The “Deadman Walking” and the Concept of Communion of Saints
The movie Deadman Walking features a man involved in a complicated murder, whose action is seeking vindication with the help of a nun, Sister Helen, thus, introducing the concept of Communion of Saints. The Communion of Saints is a catholic doctrine that refers to the unity of all believers, souls in the purgatory, and saints in heaven under Christ. In the movie “Deadman Walking”, Sister Helen Prejean volunteers to be Mathew Poncelet’s spiritual adviser after establishing a relationship with him. Poncelet is on a death row for killing adolescent lovers. Therefore, Sister Helen goes ahead to find Poncelet a pro bono lawyer who appeals for the reduction of Poncelet’s sentence to life imprisonment, however the appeal is unsuccessful.
Interestingly, Sister Helen does all this to Mathew in spite of the fact that he was arrogant, a racist, a sexist, and unremorseful for his deeds. The belief in the unity of all children of God under the Catholic Communion of Saints influences Sister Helen’s actions. She considers Mathew Poncelet as a child of God and not a murderer. She also convinces Poncelet to confess, and ask the victims’ parents for forgiveness, after learning that the court had rejected the plea to change the sentence to life imprisonment. Despite the Court turning down her appeal, she continues to act as Poncelet’s spiritual guide as he awaits execution.
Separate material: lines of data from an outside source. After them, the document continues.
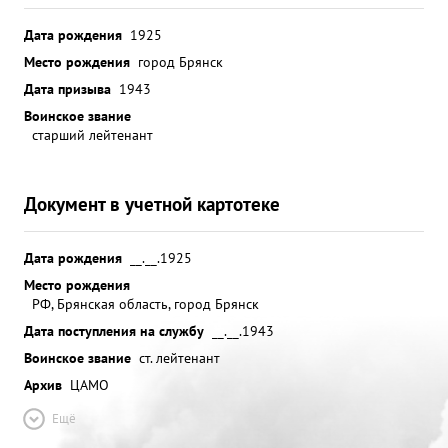
Дата рождения
1925
Место рождения
город Брянск
Дата призыва
1943
Воинское звание
старший лейтенант
Документ в учетной картотеке
Дата рождения
__.__.1925
Место рождения
РФ, Брянская область, город Брянск
Дата поступления на службу
__.__.1943
Воинское звание
ст. лейтенант
Архив
ЦАМО
Ещё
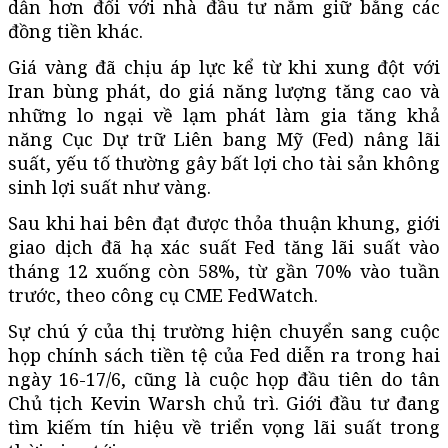
dẫn hơn đối với nhà đầu tư nắm giữ bằng các
đồng tiền khác.
Giá vàng đã chịu áp lực kể từ khi xung đột với
Iran bùng phát, do giá năng lượng tăng cao và
những lo ngại về lạm phát làm gia tăng khả
năng Cục Dự trữ Liên bang Mỹ (Fed) nâng lãi
suất, yếu tố thường gây bất lợi cho tài sản không
sinh lợi suất như vàng.
Sau khi hai bên đạt được thỏa thuận khung, giới
giao dịch đã hạ xác suất Fed tăng lãi suất vào
tháng 12 xuống còn 58%, từ gần 70% vào tuần
trước, theo công cụ CME FedWatch.
Sự chú ý của thị trường hiện chuyển sang cuộc
họp chính sách tiền tệ của Fed diễn ra trong hai
ngày 16-17/6, cũng là cuộc họp đầu tiên do tân
Chủ tịch Kevin Warsh chủ trì. Giới đầu tư đang
tìm kiếm tín hiệu về triển vọng lãi suất trong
This is an indication that Sister Helen saw Poncelet as a child of God who deserves redemption and forgiveness regardless of the sins he had committed.
Sister Helen’s actions connect with the Catholic history in the U.S, especially concerning charity. The Catholic Church grew rapidly during the colonial era, and the church proceeded to establish charitable organizations such as orphanages, hospitals, colleges, and schools among others. Immigrants from Ireland, Germany, Eastern Europe, and Poland expanded the Catholic Church in America. By 19th Century, the Catholic Church had built impressive infrastructure within the Diocese managed by Bishops chosen by the pope. Before 1900, most of the Priests in the U.S were immigrants from Ireland and France. Women were not left behind, as many of them became nuns like in Sister Helen’s case. Most of Catholics in the U.S were working class before the Second World War. After the war, however, many people gained social mobility and moved into white-collar jobs and suburbs.
Nevertheless, by 1960s, the number of people who were interested in becoming nuns and priest fell. The Catholic Church continued to flourish in the U.S courtesy of immigrants from Latin America and Mexico. The universities and colleges that had been established by the Catholic Church grew, and people started to question the curriculum that adhered to Catholic Theology. In the 1980s, Catholic Bishops participated in politics and aired their views on issues to do with sexuality and abortion. The death sentence is also a political issue that also attracted the interest of Catholic Bishops in the U.S. The Catholic Church is opposed to the death sentence although the practice is still common in some states in the U.S. This explains why Sister Helen appeals to reverse Poncelet’s case from death sentence to life imprisonment.
The movie is a reflection of the Catholic doctrine of Communion of Saints that makes Catholics to consider fellow believers as children of God. The doctrine influences Catholics to engage in charitable acts and desist from judging others no matter what they have done. The doctrine also encourages reconciliation as portrayed by Sister Helen when she arranges a meeting between Poncelet and the parents to the teenagers he had killed.